According to the editorialists, it should not be forgotten that surgery alone cures patients with non-metastatic RCC, and that a certain, yet to be defined, proportion of patients will never relapse. However, for as long as no molecular marker or gene signature is available, patient eligibility for adjuvant studies is still based on pathological TNM stage or clinical risk scores combining prognostic factors, such as grade, necrosis, and size of tumour, with TNM.

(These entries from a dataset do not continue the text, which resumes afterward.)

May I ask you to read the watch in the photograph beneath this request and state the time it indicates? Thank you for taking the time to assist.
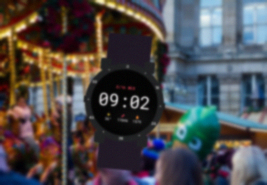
9:02
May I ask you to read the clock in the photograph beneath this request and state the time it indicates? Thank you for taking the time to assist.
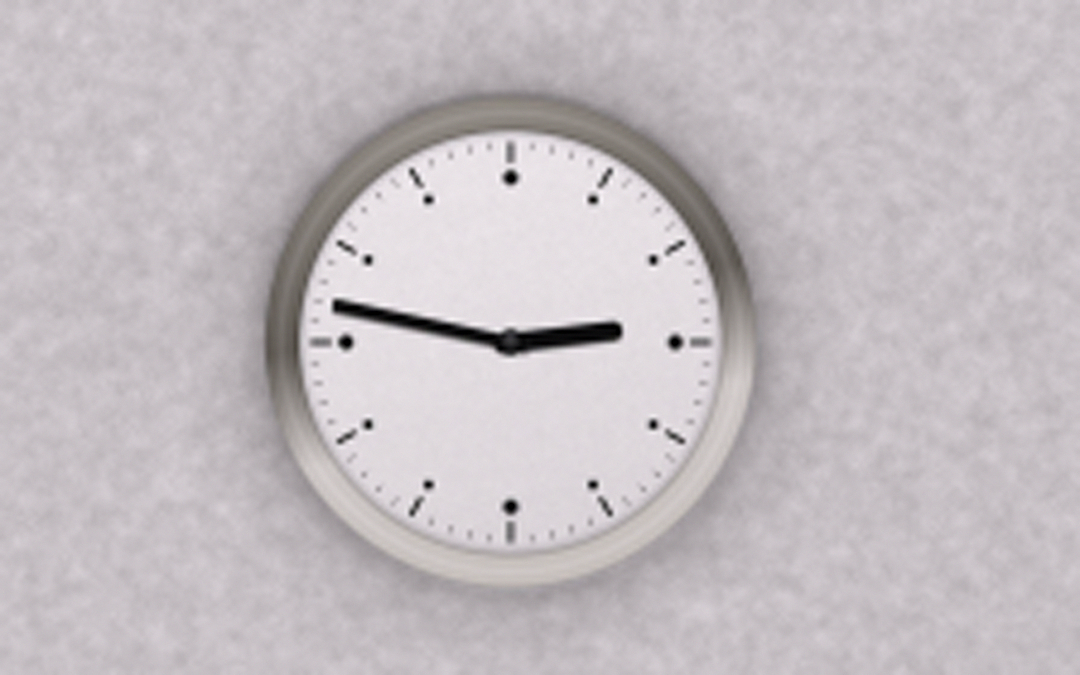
2:47
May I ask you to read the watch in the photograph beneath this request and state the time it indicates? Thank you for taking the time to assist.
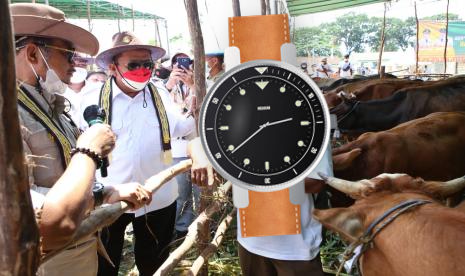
2:39
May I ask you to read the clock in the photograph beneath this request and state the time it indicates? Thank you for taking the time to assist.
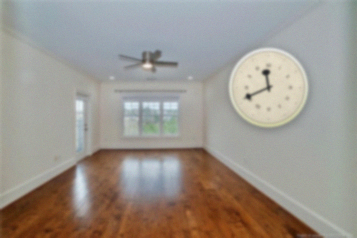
11:41
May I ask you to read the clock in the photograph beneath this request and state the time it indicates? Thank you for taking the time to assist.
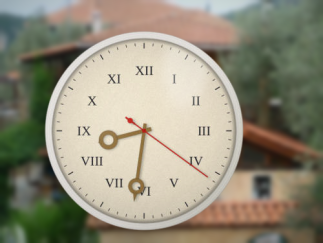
8:31:21
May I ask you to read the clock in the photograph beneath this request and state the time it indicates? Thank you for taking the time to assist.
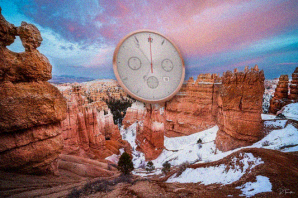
6:54
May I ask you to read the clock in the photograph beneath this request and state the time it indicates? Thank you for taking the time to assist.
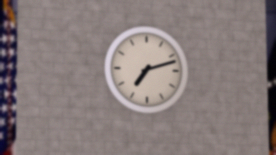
7:12
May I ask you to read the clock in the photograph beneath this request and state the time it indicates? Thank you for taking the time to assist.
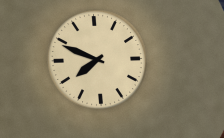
7:49
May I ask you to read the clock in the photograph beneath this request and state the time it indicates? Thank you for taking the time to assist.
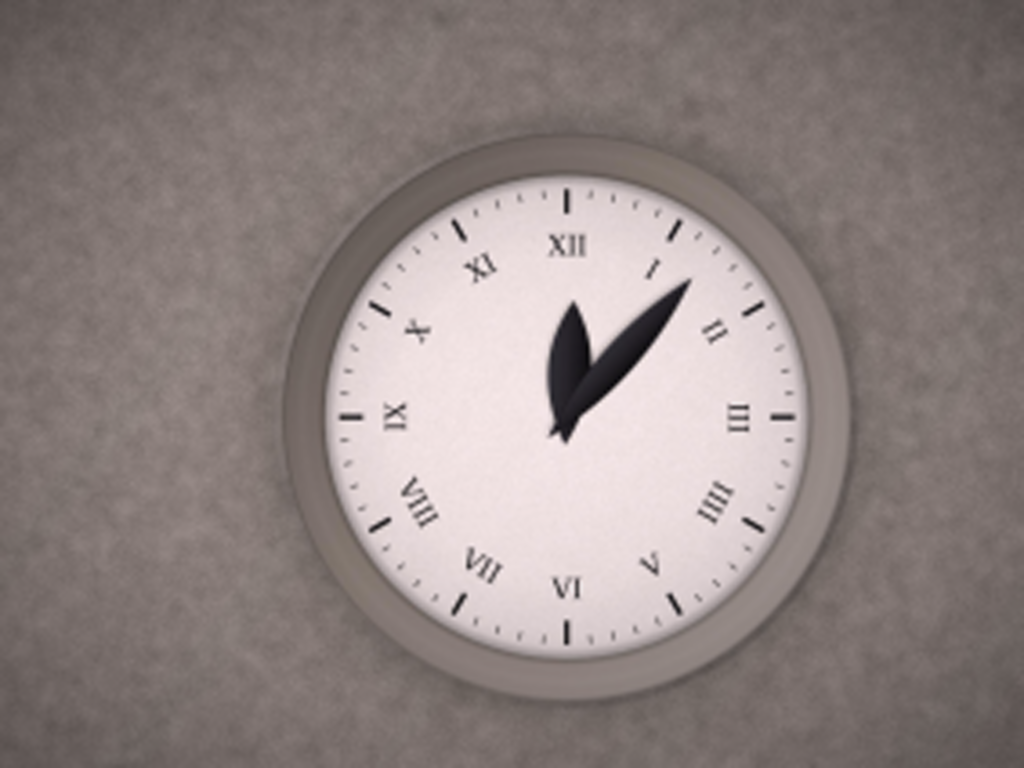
12:07
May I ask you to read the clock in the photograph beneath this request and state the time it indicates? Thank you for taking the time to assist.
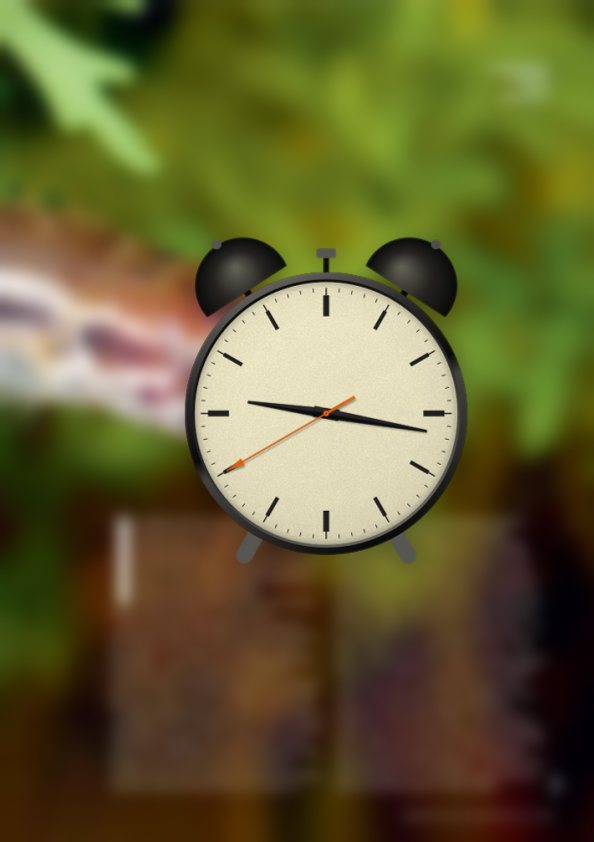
9:16:40
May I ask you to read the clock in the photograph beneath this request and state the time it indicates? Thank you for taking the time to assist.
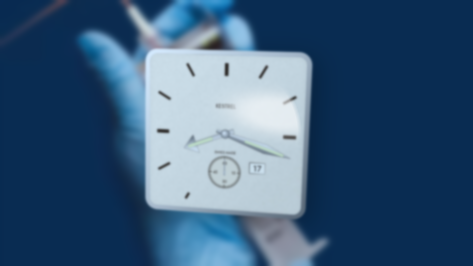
8:18
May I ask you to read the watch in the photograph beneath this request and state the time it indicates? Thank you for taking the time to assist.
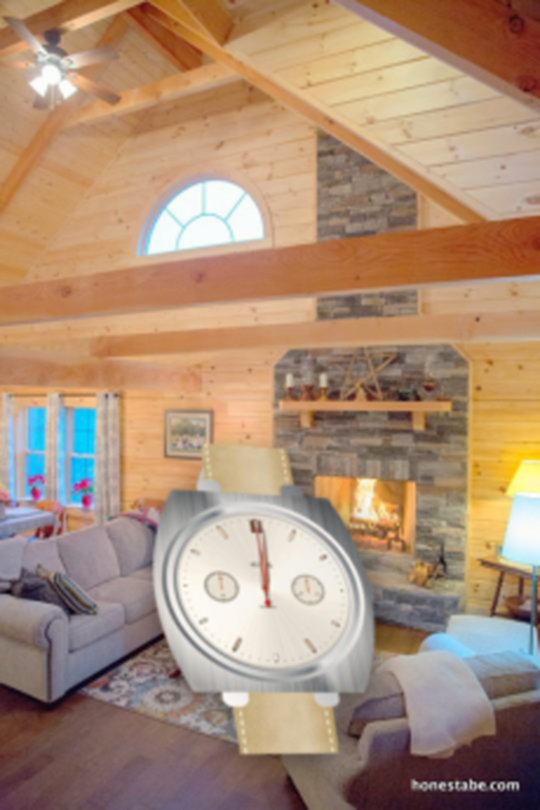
12:01
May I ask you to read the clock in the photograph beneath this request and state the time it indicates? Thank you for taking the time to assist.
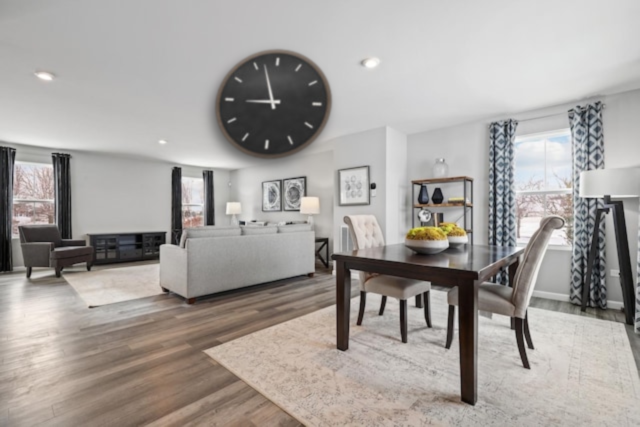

EVEREST study reminds that risk assessment must be refined beyond clinical tools. The molecular heterogeneity known in metastatic RCC is likely to be present in non-metastatic disease, determining the risk of relapse, especially given that RCC is heterogeneous in both the non-clear-cell and clear-cell subgroups. However, an association between responsive gene expression profiles in non-metastatic disease predictive for adjuvant treatment remains to be determined, as TNM-based risk classification does not appear sufficient. Future adjuvant studies should additionally target molecular classifications of RCC beyond TNM and the clear-cell and non-clear-cell subgroups.

The study was funded by the US National Institutes of Health, National Cancer Institute, National Clinical Trials Network, Novartis Pharmaceuticals Corporation, and The Hope Foundation through the SWOG Trial Support programme.